Exercise objective:
Could you update the listing below so that "SECCIONES" becomes "SECTIONS" and every other line stays unchanged?

[[ Task material, beginning ]]

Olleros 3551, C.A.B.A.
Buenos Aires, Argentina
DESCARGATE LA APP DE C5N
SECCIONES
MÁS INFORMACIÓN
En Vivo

[[ Task material, end ]]

Task answer:
Olleros 3551, C.A.B.A.
Buenos Aires, Argentina
DESCARGATE LA APP DE C5N
SECTIONS
MÁS INFORMACIÓN
En Vivo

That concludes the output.